What the task asks
Extract each line of the data below that contains the string "Police", treating uppercase and lowercase letters as distinct.

Source data

----------------------------------------

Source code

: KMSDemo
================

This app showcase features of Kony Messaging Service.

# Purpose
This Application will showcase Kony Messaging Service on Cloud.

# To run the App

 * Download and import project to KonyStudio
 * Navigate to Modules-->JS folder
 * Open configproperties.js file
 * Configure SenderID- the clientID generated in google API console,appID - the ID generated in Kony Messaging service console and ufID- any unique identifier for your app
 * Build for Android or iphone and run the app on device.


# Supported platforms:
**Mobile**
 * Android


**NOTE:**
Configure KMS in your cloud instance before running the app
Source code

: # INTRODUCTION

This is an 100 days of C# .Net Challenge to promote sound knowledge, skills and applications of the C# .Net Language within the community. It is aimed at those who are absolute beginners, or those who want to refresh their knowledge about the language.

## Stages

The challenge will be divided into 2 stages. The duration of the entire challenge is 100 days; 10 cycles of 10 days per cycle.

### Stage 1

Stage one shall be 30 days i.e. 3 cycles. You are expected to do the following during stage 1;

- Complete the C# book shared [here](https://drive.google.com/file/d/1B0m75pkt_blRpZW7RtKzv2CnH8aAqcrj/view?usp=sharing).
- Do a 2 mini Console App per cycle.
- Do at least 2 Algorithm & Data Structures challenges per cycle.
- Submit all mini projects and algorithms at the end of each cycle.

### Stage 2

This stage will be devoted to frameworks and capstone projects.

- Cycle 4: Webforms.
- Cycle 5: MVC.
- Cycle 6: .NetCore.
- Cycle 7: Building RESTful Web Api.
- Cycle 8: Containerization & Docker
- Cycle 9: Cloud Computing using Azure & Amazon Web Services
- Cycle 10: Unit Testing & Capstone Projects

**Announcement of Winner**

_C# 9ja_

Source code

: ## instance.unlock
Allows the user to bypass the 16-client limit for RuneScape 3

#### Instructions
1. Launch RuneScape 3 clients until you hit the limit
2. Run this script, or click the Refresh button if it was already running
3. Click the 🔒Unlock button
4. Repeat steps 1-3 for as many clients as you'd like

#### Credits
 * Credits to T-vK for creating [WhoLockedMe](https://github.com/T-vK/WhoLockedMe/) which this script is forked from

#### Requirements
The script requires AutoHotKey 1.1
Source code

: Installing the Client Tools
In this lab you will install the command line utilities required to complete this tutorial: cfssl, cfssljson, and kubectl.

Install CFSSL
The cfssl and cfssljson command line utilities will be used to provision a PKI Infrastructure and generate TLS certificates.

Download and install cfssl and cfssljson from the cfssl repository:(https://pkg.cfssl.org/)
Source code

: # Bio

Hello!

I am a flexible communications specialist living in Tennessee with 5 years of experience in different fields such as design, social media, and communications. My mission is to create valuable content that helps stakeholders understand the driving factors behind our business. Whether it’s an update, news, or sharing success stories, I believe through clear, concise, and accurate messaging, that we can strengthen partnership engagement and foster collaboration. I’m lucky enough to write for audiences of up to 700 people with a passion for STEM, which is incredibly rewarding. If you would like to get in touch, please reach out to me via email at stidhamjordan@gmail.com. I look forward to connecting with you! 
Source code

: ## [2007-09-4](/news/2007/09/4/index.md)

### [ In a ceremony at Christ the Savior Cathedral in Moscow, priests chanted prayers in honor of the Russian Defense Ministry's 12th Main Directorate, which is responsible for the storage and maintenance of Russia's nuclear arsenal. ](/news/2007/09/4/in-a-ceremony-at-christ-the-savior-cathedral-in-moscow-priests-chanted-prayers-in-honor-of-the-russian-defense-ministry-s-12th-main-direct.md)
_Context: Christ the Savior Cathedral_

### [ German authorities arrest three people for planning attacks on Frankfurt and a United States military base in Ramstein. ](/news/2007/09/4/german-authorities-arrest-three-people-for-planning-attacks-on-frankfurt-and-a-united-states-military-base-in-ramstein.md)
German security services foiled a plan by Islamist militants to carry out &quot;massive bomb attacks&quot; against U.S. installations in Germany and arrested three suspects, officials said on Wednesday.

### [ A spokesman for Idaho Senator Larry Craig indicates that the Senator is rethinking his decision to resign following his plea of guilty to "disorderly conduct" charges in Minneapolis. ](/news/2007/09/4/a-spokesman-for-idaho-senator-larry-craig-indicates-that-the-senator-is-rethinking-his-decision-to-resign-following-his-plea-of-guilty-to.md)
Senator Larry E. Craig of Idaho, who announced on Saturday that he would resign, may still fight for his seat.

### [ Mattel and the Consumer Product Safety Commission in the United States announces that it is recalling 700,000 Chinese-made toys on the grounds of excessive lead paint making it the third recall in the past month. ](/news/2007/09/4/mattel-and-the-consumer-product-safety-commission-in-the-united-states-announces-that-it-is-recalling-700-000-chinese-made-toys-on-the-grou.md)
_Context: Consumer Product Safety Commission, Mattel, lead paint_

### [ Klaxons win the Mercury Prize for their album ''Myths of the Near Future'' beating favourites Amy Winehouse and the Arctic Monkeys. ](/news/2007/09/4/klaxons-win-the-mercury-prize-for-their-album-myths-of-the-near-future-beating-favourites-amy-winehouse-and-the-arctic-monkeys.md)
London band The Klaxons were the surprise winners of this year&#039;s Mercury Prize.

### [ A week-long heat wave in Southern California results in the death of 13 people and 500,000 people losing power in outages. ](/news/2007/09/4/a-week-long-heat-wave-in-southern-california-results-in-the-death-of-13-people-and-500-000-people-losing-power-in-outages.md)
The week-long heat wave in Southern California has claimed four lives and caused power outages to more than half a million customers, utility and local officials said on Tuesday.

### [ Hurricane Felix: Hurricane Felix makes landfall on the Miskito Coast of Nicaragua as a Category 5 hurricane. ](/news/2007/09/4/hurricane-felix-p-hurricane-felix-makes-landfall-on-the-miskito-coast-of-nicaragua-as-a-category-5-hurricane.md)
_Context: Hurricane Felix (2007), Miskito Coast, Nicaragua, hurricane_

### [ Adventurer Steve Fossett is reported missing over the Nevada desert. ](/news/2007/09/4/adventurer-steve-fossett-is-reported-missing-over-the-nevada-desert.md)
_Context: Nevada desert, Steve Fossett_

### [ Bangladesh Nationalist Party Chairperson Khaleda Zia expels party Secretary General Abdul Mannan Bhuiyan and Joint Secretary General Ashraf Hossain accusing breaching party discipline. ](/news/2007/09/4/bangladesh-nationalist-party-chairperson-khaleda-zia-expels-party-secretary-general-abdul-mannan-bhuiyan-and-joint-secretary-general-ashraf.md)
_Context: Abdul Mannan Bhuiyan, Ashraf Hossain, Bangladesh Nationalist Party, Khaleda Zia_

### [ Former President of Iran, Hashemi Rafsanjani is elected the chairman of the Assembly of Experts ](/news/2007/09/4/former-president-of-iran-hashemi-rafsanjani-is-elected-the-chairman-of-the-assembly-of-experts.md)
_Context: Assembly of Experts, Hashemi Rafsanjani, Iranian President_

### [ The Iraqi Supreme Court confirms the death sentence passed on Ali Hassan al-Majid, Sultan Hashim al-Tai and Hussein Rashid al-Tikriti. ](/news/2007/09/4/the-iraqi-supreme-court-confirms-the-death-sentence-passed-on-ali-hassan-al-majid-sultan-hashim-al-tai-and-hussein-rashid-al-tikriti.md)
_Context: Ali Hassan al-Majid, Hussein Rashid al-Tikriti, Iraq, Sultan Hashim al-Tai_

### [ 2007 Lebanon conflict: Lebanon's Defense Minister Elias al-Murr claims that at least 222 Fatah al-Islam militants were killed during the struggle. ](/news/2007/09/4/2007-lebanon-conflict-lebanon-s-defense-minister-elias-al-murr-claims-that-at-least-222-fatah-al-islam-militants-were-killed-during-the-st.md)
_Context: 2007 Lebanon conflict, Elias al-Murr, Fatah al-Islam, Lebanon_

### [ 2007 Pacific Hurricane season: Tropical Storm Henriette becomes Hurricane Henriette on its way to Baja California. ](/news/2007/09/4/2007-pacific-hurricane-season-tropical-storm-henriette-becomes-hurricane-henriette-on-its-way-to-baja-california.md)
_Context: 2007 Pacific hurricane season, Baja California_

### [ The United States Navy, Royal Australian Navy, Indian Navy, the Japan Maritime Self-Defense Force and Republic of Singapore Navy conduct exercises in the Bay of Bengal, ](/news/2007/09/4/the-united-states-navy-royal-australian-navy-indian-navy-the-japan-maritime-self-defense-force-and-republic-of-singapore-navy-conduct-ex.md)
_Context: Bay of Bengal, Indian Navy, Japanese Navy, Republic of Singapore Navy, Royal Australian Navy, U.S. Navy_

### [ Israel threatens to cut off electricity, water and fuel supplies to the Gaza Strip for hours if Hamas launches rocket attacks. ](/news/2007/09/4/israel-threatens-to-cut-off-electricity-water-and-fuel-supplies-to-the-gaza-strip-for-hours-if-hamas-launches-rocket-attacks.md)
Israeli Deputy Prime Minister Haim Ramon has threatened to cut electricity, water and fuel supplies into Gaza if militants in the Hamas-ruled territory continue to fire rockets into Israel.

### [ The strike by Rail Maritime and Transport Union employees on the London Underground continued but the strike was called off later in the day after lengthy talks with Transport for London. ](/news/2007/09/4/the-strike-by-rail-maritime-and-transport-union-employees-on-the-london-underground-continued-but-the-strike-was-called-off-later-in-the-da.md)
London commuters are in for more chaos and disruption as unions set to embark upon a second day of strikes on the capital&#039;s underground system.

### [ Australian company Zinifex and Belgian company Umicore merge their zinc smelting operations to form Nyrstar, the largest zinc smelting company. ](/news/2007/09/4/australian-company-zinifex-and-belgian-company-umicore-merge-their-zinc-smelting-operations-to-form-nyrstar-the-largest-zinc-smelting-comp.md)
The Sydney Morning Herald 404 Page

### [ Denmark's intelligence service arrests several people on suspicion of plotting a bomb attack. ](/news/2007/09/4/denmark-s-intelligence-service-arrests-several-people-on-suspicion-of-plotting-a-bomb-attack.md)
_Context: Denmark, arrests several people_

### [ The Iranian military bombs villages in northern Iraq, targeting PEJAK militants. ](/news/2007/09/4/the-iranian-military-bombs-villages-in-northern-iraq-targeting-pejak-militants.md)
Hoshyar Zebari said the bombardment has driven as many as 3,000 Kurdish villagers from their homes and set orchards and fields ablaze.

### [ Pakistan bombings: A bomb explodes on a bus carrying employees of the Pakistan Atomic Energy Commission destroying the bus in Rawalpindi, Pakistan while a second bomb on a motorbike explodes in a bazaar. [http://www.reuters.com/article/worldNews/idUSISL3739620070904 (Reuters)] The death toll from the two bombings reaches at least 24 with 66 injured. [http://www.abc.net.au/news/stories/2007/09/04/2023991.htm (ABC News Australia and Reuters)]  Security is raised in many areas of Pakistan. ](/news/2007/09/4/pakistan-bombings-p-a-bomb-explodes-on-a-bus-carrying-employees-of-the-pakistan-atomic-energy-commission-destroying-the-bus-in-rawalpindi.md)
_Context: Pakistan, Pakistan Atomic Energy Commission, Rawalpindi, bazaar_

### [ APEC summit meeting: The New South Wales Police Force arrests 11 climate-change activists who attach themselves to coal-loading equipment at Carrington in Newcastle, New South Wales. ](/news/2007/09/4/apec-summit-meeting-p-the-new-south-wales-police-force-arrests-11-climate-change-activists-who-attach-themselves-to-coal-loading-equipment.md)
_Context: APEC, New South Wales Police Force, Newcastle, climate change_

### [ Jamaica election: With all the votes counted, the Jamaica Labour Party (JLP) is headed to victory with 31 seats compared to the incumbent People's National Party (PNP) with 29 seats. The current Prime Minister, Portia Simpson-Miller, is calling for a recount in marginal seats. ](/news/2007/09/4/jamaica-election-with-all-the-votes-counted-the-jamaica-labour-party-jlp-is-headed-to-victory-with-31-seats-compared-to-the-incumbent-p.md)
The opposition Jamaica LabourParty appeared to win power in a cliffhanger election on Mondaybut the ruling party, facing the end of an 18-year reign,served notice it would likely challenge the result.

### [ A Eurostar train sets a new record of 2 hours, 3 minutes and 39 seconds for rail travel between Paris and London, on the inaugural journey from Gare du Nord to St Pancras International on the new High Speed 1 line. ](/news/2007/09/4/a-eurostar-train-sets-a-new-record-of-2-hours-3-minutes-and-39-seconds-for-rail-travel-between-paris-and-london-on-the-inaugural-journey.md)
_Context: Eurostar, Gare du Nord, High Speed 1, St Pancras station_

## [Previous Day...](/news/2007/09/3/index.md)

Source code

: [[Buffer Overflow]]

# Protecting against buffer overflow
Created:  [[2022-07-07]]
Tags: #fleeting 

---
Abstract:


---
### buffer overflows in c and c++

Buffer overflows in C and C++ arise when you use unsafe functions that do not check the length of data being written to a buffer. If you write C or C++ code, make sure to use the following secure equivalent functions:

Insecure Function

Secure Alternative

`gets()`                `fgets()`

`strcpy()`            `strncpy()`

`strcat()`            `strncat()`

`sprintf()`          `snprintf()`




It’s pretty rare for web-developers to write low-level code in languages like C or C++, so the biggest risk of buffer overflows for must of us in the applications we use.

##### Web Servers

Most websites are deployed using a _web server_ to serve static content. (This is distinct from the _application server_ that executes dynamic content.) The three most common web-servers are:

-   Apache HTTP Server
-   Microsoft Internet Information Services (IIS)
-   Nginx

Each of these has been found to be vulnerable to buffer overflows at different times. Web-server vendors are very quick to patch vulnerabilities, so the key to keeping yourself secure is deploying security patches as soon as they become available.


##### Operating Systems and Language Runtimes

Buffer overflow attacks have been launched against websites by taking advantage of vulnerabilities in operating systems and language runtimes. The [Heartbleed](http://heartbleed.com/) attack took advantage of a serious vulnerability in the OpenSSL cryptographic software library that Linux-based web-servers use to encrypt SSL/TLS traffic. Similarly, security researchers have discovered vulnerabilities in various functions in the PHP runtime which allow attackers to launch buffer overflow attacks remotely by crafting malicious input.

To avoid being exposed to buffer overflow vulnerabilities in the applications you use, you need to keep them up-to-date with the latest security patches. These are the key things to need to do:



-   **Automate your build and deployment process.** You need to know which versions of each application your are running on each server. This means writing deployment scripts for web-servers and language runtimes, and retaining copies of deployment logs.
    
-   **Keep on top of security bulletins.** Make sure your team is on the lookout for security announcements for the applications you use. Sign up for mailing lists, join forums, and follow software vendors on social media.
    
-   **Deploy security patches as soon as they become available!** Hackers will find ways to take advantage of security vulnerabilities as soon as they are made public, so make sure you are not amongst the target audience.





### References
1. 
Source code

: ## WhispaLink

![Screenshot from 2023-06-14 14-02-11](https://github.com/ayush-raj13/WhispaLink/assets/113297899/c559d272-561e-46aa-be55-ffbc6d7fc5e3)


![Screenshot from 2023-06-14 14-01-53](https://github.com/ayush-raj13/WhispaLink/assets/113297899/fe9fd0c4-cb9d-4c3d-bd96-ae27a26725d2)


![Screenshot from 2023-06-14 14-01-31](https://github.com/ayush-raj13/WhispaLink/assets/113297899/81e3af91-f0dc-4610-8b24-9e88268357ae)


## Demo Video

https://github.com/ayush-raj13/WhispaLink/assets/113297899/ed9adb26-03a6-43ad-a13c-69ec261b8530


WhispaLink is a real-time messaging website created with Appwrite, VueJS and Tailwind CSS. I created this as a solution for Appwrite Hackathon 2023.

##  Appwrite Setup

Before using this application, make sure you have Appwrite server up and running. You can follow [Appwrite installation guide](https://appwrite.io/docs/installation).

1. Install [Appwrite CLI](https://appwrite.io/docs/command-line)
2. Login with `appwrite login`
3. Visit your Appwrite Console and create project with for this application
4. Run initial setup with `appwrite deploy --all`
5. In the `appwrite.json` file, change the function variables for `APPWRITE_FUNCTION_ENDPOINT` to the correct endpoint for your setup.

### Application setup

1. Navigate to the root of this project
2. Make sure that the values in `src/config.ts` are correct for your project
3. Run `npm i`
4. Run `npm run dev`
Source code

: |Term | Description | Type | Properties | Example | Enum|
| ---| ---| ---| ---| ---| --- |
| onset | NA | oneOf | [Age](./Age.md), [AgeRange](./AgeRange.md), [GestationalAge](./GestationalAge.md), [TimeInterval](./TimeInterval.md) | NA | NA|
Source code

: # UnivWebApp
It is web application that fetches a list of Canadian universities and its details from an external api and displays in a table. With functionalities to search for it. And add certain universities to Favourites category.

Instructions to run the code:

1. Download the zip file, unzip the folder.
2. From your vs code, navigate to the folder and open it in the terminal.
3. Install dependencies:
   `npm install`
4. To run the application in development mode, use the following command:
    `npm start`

----------------------------------------

Your response
### [ APEC summit meeting: The New South Wales Police Force arrests 11 climate-change activists who attach themselves to coal-loading equipment at Carrington in Newcastle, New South Wales. ](/news/2007/09/4/apec-summit-meeting-p-the-new-south-wales-police-force-arrests-11-climate-change-activists-who-attach-themselves-to-coal-loading-equipment.md)
_Context: APEC, New South Wales Police Force, Newcastle, climate change_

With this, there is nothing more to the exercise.